If you look at it logically, the shorter span direction is the stiffer and the same thickness slab in that direction is significantly stiffer than in the longer span direction, so it will tend towards the logical "support direction" with the long span being the "one way" direction. As the short span becomes shorter compared to the long span, the slab tends more and more towards one way action in the long span direction and the short span becomes more and more like a "beam" support.
The longer span direction should have least cover so if the bands are in the short span direction, then the distributed tendons would be above at the supports. If the banded tendons are in the long span direction, they should weave to be at minimum cover at the supports.
So technically, the shorter direction is the banded direction. Interestingly PTI logic is (or used to be) the reverse and it is difficult to understand why!

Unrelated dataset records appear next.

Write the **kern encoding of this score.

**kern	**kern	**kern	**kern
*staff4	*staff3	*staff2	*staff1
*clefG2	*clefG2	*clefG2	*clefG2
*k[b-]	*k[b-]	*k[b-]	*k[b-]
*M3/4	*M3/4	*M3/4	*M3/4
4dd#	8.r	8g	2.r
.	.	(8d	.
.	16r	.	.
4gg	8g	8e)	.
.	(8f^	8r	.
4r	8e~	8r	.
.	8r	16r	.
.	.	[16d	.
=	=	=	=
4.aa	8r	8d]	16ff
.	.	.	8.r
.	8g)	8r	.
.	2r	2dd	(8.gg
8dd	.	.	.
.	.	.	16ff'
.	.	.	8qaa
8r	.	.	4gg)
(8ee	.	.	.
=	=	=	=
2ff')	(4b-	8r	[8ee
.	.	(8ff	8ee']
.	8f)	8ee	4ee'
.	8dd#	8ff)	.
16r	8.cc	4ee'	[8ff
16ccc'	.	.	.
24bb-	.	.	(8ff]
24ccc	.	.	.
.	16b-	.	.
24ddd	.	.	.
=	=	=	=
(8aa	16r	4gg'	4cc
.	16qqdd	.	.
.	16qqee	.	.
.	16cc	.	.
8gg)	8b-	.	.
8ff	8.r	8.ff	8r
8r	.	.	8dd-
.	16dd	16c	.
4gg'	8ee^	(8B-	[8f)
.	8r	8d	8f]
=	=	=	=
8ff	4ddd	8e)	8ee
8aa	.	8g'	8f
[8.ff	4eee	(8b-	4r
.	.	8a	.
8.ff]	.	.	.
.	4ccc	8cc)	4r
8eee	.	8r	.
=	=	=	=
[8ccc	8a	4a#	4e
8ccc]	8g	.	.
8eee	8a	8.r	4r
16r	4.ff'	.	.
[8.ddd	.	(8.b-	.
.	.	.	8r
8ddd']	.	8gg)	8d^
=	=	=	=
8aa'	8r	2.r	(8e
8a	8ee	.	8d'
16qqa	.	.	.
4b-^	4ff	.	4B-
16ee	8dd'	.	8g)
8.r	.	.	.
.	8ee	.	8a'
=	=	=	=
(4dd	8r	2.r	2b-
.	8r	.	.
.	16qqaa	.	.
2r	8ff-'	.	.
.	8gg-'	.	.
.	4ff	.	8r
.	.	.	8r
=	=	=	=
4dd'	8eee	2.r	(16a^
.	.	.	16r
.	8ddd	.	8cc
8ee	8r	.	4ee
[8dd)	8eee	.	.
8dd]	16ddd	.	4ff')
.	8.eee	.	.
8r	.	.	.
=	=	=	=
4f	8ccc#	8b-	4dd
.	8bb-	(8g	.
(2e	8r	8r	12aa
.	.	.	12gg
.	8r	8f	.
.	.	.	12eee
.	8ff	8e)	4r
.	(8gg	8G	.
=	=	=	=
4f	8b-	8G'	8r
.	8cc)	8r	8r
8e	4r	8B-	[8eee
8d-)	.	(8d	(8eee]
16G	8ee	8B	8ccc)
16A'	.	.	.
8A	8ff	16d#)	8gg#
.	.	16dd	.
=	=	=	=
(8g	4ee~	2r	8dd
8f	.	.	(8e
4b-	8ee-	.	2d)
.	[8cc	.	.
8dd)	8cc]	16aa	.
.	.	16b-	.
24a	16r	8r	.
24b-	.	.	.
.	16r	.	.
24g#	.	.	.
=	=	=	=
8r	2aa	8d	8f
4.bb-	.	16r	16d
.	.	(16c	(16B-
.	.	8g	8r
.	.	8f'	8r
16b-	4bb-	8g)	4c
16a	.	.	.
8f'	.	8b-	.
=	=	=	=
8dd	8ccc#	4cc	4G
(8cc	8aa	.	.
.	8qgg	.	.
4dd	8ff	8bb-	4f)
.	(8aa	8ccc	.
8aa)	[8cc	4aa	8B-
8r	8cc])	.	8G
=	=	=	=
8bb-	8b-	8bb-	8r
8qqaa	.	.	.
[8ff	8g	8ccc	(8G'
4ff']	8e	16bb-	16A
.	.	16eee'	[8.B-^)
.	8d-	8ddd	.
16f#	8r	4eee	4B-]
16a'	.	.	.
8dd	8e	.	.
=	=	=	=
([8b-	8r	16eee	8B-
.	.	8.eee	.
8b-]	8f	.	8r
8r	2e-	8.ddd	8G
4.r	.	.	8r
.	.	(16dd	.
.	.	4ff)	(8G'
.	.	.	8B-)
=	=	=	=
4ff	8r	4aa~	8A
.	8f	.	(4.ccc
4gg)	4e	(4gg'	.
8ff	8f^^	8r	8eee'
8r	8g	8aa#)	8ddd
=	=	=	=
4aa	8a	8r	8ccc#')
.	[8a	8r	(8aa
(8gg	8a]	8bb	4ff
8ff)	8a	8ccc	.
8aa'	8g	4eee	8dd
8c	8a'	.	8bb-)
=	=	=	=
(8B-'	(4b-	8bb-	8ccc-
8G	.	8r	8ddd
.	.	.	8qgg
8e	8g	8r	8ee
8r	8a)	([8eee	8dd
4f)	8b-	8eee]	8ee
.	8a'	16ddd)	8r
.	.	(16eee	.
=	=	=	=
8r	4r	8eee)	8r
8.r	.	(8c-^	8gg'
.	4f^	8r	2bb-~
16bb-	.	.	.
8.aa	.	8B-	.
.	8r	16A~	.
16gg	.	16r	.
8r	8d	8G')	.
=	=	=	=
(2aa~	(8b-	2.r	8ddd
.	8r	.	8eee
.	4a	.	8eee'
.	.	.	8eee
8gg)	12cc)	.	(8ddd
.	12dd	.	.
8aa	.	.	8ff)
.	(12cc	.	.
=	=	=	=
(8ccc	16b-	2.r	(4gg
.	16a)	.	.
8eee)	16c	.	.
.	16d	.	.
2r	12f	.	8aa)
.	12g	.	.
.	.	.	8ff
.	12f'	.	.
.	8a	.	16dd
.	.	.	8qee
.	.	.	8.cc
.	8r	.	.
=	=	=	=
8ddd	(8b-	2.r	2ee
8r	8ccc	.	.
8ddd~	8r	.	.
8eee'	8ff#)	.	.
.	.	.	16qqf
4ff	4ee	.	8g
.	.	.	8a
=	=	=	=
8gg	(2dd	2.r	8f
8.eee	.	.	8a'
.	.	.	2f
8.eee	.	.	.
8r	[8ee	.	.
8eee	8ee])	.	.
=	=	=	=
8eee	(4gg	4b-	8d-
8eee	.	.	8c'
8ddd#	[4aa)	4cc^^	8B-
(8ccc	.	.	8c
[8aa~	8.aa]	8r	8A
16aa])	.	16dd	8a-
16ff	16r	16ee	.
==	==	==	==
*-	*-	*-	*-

Even in band beam and slab systems, the band beam in the short direction is still the logical option, even though most designers have not figured this out yet and treat it like a beam and put it in the long span direction. The band beam is a slab thickening, not a beam, and the band in the short direction is more technically correct acting like a drop panel, and no more expensive. It is not until the beam is actually stiff enough to act as a real support for the slab in the other direction that it should be in the longer span direction.
Not that I would recommend anyone ever using the banded distributed logic in a flat slab, being a bonded PT person who along with Hokie prefers column/middle strip logic in both directions. If that method is used, service stresses should be kept very low (much lower than ACI suggests) to avoid unwanted cracking and extra deflection.